What this task involves »
Extract all lines from the data beneath that include the word "LIST".

Data under study »

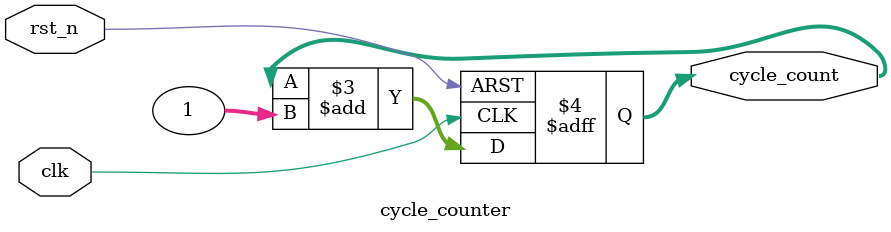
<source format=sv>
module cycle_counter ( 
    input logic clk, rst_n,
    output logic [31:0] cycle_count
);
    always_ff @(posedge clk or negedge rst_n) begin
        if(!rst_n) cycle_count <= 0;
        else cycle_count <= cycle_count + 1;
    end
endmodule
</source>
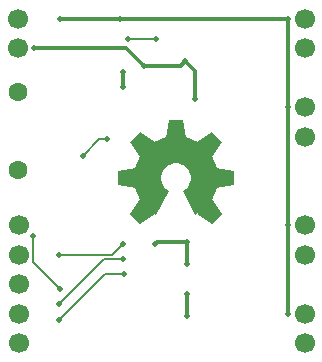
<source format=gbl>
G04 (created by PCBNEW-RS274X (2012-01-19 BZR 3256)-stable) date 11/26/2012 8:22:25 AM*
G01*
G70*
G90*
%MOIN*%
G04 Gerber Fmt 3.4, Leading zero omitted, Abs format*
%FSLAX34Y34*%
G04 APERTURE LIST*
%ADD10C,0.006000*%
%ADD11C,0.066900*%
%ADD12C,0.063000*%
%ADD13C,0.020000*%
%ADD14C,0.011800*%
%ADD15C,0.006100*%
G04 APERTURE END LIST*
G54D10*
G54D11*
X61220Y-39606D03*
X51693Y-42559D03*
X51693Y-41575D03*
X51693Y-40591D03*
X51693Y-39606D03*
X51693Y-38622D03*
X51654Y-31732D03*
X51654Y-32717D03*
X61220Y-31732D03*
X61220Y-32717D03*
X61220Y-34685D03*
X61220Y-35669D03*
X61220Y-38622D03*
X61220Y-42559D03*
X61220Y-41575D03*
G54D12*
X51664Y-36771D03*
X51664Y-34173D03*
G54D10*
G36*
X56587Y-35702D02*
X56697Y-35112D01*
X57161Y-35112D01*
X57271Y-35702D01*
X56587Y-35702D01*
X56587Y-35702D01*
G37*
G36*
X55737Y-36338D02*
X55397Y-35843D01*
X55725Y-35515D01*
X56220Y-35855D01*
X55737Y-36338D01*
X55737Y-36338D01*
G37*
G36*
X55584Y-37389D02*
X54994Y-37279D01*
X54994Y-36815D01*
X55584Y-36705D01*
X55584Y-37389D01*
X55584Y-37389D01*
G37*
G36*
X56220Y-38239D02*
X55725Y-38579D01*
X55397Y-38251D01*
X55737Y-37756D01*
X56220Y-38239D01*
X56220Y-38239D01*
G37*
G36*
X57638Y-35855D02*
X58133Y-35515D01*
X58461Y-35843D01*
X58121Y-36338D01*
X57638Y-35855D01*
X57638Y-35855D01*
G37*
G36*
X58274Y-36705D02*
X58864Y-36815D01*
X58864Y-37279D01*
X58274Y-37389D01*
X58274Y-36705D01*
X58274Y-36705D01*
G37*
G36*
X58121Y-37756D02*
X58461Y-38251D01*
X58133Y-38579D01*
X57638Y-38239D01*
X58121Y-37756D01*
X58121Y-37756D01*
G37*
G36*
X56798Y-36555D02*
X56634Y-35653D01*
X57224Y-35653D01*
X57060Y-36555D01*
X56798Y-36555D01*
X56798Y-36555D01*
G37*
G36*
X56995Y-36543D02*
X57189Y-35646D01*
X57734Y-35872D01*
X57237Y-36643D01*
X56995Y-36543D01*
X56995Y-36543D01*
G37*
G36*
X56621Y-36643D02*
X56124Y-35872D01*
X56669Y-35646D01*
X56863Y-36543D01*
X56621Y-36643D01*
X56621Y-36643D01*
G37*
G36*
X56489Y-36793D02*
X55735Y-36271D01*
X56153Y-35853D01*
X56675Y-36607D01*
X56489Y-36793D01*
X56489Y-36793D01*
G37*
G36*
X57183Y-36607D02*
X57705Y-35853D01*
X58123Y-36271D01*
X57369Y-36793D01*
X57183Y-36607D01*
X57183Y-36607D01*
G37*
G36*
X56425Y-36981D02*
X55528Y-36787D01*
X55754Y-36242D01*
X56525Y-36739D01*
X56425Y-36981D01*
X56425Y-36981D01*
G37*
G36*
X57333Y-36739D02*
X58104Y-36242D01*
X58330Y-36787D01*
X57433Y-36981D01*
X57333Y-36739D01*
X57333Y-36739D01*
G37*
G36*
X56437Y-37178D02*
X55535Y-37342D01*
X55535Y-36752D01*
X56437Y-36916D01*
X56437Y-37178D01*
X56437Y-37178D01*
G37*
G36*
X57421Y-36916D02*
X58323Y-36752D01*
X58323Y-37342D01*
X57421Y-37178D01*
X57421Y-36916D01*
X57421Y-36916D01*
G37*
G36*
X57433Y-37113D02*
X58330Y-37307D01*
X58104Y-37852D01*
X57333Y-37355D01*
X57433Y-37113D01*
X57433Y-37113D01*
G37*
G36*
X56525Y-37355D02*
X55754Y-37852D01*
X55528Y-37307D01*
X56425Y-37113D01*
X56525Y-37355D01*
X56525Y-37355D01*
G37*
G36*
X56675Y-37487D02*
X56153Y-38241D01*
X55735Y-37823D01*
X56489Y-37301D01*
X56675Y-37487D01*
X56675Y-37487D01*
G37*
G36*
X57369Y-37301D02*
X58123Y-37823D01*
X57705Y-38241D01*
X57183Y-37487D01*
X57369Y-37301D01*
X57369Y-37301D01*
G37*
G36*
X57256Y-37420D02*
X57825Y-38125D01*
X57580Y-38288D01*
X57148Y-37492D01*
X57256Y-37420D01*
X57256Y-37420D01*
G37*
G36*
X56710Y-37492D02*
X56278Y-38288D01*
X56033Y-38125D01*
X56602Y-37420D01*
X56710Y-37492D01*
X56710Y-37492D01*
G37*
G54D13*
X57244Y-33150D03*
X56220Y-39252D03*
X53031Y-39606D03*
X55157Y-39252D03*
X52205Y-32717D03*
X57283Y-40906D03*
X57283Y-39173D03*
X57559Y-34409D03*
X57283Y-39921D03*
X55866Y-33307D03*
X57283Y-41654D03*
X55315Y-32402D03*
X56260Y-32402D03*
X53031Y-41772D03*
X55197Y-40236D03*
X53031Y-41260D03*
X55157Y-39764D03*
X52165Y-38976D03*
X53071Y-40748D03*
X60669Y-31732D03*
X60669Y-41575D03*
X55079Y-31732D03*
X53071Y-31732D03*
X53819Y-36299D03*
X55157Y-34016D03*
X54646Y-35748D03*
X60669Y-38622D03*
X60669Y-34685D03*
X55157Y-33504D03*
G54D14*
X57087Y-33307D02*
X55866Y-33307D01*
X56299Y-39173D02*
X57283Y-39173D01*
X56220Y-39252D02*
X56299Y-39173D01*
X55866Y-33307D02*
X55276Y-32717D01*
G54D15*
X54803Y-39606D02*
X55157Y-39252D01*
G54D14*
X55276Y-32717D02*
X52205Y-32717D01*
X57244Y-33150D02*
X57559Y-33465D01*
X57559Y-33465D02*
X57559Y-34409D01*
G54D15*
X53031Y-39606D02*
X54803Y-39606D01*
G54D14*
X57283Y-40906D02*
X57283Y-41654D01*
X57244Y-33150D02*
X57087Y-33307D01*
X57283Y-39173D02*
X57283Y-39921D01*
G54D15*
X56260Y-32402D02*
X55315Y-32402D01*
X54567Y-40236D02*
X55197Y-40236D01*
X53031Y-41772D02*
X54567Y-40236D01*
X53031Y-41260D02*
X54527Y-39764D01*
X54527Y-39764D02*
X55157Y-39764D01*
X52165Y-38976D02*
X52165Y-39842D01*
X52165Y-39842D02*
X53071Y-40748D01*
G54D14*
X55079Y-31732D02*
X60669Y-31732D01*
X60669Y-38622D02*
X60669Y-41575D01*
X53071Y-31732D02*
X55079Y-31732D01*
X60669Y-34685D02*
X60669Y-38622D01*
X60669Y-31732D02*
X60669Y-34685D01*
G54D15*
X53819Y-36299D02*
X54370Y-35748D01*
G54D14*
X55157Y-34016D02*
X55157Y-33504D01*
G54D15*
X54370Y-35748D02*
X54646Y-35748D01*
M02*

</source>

Final answer »
G04 APERTURE LIST*
G04 APERTURE END LIST*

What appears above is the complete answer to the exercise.